WHAT YOU SHOULD DO – Beginning with the line that contains "- lung tumour" and ending with the line that contains "330 mm. Female patient.", reproduce the lines of the entries below exactly, omitting pictures.

━━━ EXTRACTED MATERIAL

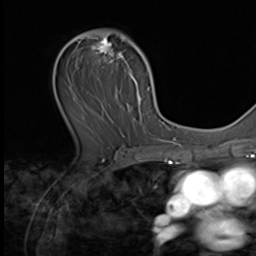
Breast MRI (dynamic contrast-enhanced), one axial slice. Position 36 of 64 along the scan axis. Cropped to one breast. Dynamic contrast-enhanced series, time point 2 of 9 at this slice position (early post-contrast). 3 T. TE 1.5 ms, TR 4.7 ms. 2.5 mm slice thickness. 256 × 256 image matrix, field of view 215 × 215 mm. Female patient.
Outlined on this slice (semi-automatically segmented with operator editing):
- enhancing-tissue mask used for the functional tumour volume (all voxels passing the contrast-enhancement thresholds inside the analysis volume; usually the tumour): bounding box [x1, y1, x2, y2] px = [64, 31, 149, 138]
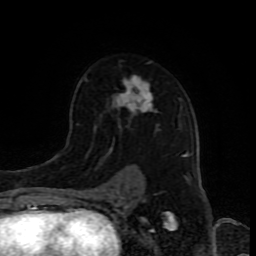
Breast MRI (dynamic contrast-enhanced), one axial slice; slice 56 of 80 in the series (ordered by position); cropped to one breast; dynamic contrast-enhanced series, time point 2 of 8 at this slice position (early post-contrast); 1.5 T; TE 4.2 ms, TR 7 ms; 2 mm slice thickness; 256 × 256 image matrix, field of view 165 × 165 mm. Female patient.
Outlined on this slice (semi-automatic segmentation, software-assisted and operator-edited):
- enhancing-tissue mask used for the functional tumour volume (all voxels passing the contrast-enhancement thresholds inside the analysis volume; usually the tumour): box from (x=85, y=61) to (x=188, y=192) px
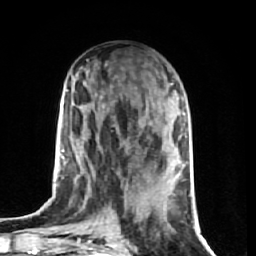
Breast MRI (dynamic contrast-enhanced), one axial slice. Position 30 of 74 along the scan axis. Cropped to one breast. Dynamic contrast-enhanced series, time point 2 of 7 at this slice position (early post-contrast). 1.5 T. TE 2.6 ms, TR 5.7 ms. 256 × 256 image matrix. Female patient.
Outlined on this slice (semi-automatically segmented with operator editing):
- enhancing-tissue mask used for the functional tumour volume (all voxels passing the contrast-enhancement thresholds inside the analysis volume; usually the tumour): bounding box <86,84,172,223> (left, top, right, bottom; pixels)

━━━━━━
━━━ EXTRACTED MATERIAL

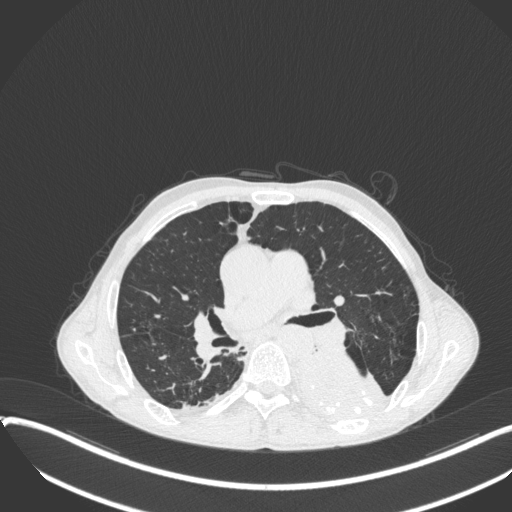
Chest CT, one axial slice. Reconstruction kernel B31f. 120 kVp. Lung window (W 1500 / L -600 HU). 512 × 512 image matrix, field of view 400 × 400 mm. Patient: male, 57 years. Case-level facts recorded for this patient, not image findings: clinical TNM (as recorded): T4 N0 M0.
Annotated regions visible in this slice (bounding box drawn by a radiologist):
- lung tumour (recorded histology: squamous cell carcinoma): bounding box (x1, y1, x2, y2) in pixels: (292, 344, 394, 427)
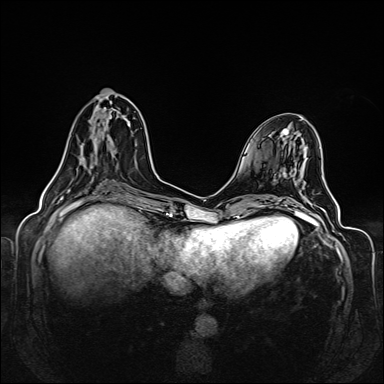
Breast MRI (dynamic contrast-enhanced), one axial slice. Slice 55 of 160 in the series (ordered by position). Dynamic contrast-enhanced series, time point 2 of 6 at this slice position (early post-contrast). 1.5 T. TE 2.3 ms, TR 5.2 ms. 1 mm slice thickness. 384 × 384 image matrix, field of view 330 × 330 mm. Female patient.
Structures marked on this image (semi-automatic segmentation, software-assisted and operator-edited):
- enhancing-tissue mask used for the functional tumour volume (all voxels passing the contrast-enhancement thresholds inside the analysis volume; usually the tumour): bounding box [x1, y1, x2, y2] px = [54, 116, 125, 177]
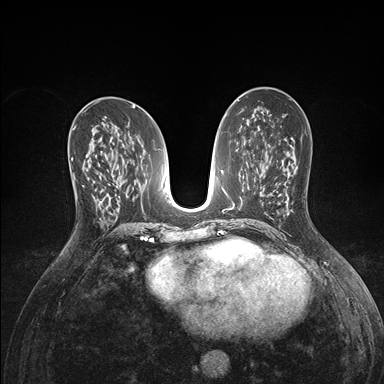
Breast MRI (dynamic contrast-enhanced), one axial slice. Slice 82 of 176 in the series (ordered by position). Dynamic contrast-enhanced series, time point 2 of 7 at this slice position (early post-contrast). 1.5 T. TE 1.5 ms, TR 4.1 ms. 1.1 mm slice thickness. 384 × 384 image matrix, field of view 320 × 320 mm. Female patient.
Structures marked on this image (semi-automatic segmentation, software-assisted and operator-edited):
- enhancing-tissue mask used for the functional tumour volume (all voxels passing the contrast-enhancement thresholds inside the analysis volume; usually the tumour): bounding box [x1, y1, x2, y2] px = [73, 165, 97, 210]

━━━━━━

RESPONSE TO THE EXERCISE –
- lung tumour (recorded histology: squamous cell carcinoma): bounding box (x1, y1, x2, y2) in pixels: (292, 344, 394, 427)
Breast MRI (dynamic contrast-enhanced), one axial slice. Slice 55 of 160 in the series (ordered by position). Dynamic contrast-enhanced series, time point 2 of 6 at this slice position (early post-contrast). 1.5 T. TE 2.3 ms, TR 5.2 ms. 1 mm slice thickness. 384 × 384 image matrix, field of view 330 × 330 mm. Female patient.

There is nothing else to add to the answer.